◆ TASK ITEM
In the passage on diagnosis, what does the word "dia-gnosis" literally mean?

◆ GIVEN PASSAGE
The Real Meaning of “Diagnosis”
Sooner or later, the question of “what is diagnosis?” must be addressed, within a scientific mindset. We think that we know what that term means, until we really stop and think about it. The system of conventional medicine seems to do a whole lot of it, yet once the number of “incurable” conditions, and serious drug side effects are tallied up, one begins to question how much “diagnosis” is actually taking place. To be a lot more truthful, that system should probably call what they do “labelling,” rather than “diagnosis”. It reminds me quite a bit of the world of politics, where a whole lot of hot air is exchanged, but anything of any true value is rarely delivered.
The question of diagnosis, then, must address the deeper issue of what our capacity is to connect with the reality or essence of something, and to then know how to affect it in a definite way. If a doctor pronounces that you have ‘rheumatoid arthritis’, but that “you’ll just have to learn to live with it”, then this so-called ‘diagnosis’ hasn’t truly connected to anything real in terms of an actual state of disease. This gets to the heart of the issue of the difference between a ‘condition’ and a ‘disease’ — the former being an abstract label for a group of symptoms, while the latter is a much more concrete phenomenon which can be actual cured by a correctly prescribed remedy.
This is one of the most interesting points, is that when there is a true capacity for diagnosis, as in Heilkunst, the name of the disease is the same as the name of the curative remedy. Since the law of cure in nature is based on the law of similars, recognizing a given state of disease provides the diagnosis and the remedy all at once — to recognize, for example, that someone is suffering a “belladonna-like disease” (meaning that it is a state and symptom picture very close to the known picture of belladonna), means, by definition, that the correct diagnosis already guarantees that the given named remedy will work.
What’s at issue here is the capacity of the human mind to know anything in an objective sense, rather than our presumed entrapment within an endless subjectivity. The word itself — ‘dia-gnosis’ — literally means “to see through knowing”. This implies an access to our deeper, or ‘holistic’ gut mind, rather than our typical, everyday, and superficial mind which can only perceive the outer shell of a phenomenon, and not penetrate into its centre or essence.
It is the difference, by analogy, between “knowing” a particular house from having walked by it, and guessing about what the inner dimensions and layout might be like, versus actually spending time inside the house, walking through all the rooms, and getting to actually know it through a concrete, living experience. This is the same difference between labelling (the condition) versus diagnosing (the disease) of a patient. The former is akin to walking by the house, and estimating what the inside may be like, versus the latter experience of getting right inside, and actually feeling what it is like to live inside of it.
The Heilkunst term of “to participate the patient” means this exactly — to have the capacity to penetrate your living energy inside the living energy of the patient, and in the process actually coming to know something concrete about them and their disease. This is another reason that the degree of health of the practitioner is a necessary condition for how deeply and accurately this participative / diagnostic process can go.

◆ EXTRACTED DATA
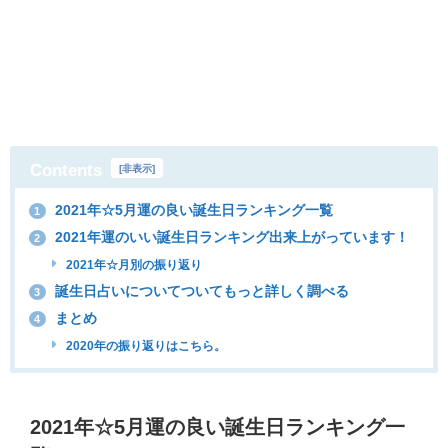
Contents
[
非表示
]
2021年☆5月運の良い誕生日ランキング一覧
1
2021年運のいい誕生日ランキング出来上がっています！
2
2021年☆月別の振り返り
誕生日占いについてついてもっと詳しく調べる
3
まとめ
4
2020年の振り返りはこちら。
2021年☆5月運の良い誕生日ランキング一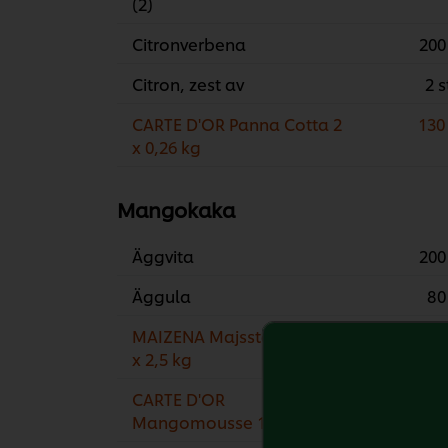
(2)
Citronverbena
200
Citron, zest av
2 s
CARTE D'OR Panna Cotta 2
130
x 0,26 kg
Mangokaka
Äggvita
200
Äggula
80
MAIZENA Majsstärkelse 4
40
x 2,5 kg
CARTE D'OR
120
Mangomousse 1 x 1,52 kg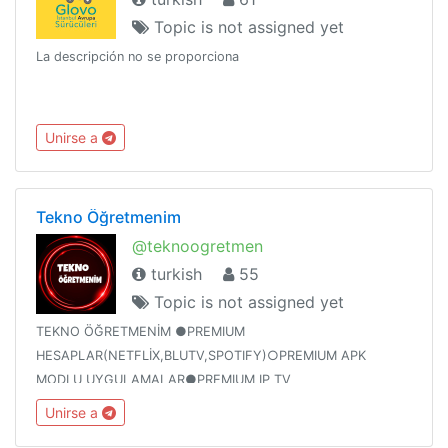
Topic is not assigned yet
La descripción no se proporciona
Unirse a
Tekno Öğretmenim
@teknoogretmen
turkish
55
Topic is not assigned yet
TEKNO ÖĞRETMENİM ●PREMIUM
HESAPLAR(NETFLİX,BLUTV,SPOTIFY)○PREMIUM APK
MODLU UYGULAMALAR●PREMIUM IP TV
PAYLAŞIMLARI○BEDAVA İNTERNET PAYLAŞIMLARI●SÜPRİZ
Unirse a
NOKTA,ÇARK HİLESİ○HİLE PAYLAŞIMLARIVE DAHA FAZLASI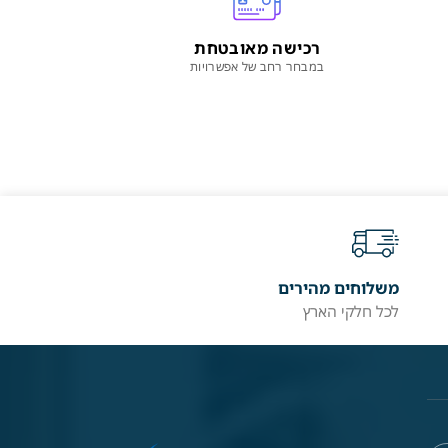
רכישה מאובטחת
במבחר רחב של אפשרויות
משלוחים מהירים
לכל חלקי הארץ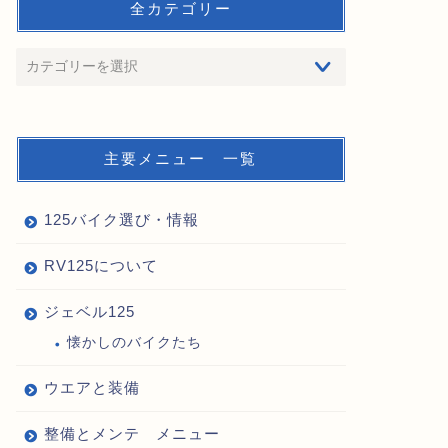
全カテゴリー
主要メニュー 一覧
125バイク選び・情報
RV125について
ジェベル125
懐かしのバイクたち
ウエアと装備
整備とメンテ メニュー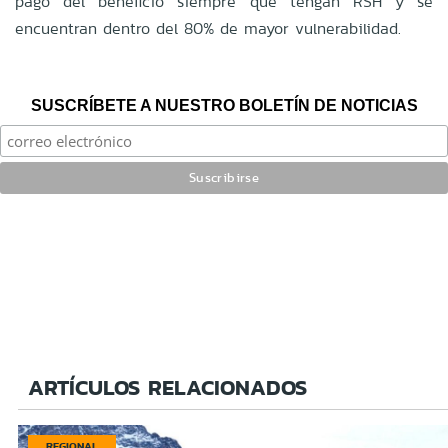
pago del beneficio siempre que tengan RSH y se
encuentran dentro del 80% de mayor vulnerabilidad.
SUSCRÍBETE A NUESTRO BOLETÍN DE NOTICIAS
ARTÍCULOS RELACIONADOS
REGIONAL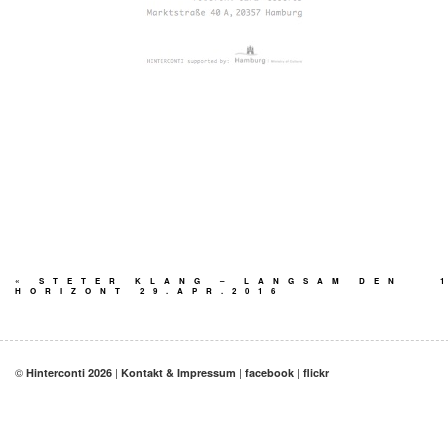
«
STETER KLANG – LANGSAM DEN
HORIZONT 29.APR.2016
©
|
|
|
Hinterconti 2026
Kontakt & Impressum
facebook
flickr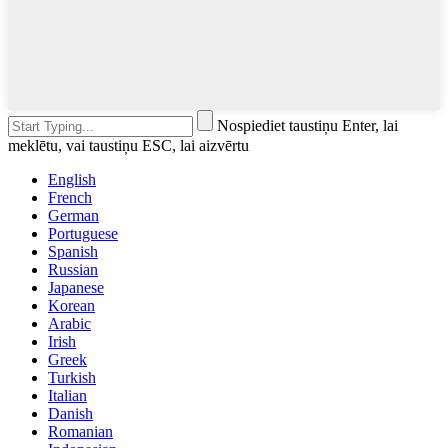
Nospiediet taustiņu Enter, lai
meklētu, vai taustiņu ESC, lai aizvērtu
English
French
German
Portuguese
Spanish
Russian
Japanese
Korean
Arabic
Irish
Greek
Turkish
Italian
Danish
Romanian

◆ RESULT OF THIS EXERCISE
To see through knowing.